Coming out of a Stephen Lewis lecture earlier this year, I felt a strange mixture of despair and determination. His message was clear, AIDS is consuming sub-Saharan Africa. In this already suffering region of the world 1 out of every 14 people are living with HIV, totaling the incomprehensibly large number 25.8 million. We know how this disease has been exacerbated by poverty and lack of understanding of the disease. With the world in such an alarming state, the significant question for those of us who feel a call to arms is “what do we do now?”
The World Health Organization (WHO) has estimated that US$27 billion are available or have been pledged for HIV/AIDS globally from all sources for the three-year period 2005-2007. In the meantime the actual amount needed to effectively fight AIDS is $45 billion.
Because of this gap millions more will continue to follow the 3.1 million people who died last year and the 25 million people that were killed by this disease since it was recognized in 1981. The obvious question left by the inadequacy of funds is “how best can we spend the little money devoted to fighting HIV/AIDS?”
Some of those considering this question have turned the matter to a treatment versus prevention debate. They ask “is treatment a worthwhile use of money to fight HIV/AIDS or should whatever small and inadequate funds be spent primarily on prevention?” More simply put, should the cost, time, money and personnel required using Anti-retroviral therapy (ART) to treat those already with AIDS be constricted in order to concentrate on stopping HIV/AIDS from spreading any further? The answer to this question is not as simple as one would like it to be. However, it is of fundamental importance to our society and a matter of saving millions of lives.
Being a scientist in training, I have a love of simplification. Something in me is always yearning to take the natural world and extract a grandiose conclusion that can be used to explain all phenomena and base most of my decisions. Force is equal to the product of mass times acceleration. All of life is coded by a sequence of four nucleotides. Simple. Amazing. Universal.
And so turning to the crisis of HIV/AIDs, it seems to me that the obvious principle should be to save the greatest number of lives possible. For a number of years this conclusion led me to believe that treatment is secondary and less effective at saving the world than prevention.
In 2002, a paper came out in the Lancet with a similarly cut and dry conclusion. It stated that “for every 1 life-year gained with [highly active anti-retroviral treatment] HAART, 28 life-years could have been gained with prevention.” They continued saying that “it follows that as long as population coverage with good prevention programmes is low, money available for prevention should not be allocated to HAART.”
I felt affirmed.
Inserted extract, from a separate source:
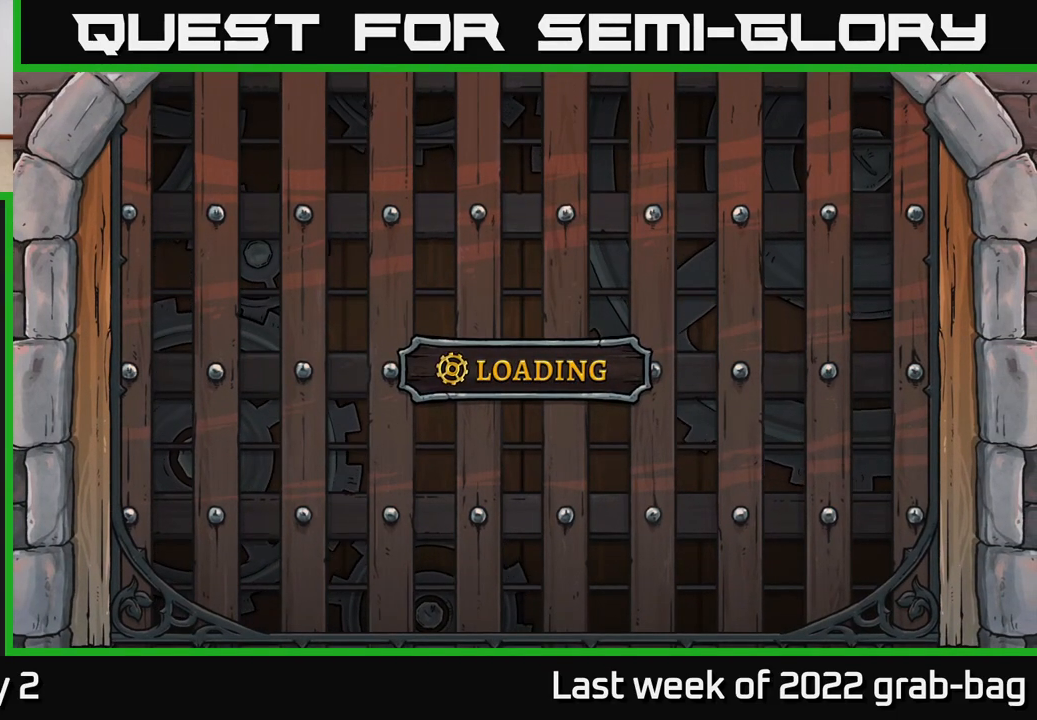
{"buttons": [], "left_stick": "center", "right_stick": "center", "events": []}
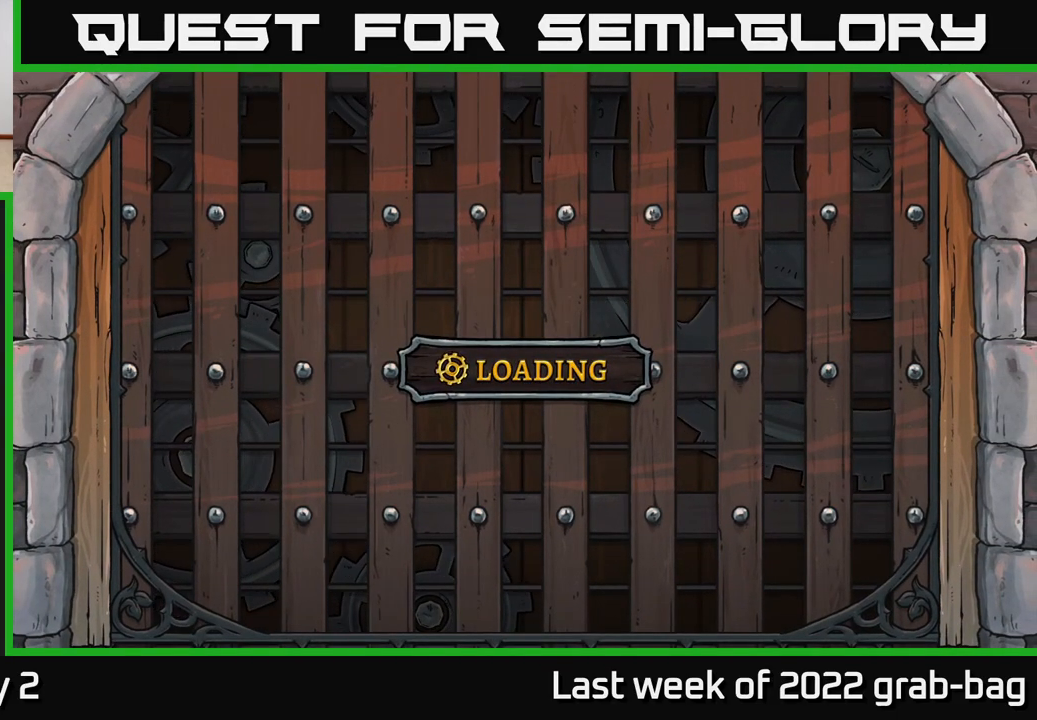
{"buttons": [], "left_stick": "center", "right_stick": "center", "events": []}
It was nice.
But over the years as I invested more and more thought to the question eventually this simple answer did not seem to be enough, and I sought more information to flesh out a satisfying answer. As I did so, I began to realize that inherent in the prevention over treatment approach is a lack of hope. To advocate this position is to believe that a life with AIDS is a life already wasted.
One of the flaws in the Lancet paper is that it failed to account the rapid fall in price of treatment, due to the competition created by generic drug producers. As noted by Paul Farmer in the World Health Organization Bulletin “in our Haiti project, ARV prices dropped 90% during the year in which that claim was made.”
In addition to this, prevention of HIV/AIDS from pregnant mother to child can be achieved through treatment of the mother using HAART. Considering that HIV infection levels among pregnant women are 20% or higher in the six African countries Botswana, Lesotho, Namibia, South Africa, Swaziland and Zimbabwe treatment is much more integral to fighting and preventing aids than the Lancet article conveyed..
But ultimately this question is about the lives of real people. When one of these lives touched mine, my conclusion became final.
Howard was man living with HIV/AIDS that I met in the fall of 2005. When I first met him he was so energetic and eager to speak that he hardly took a breath. Howard was in a wheelchair after an operation but he was determined to walk again. In the meantime, I was introduced into his life as a volunteer cleaning lady. As our friendship progressed I realized that Howard loved to always be in passionate speech over something. He would tell me that I was a very curious young women but I believe it was his natural openness that resulted in our connection.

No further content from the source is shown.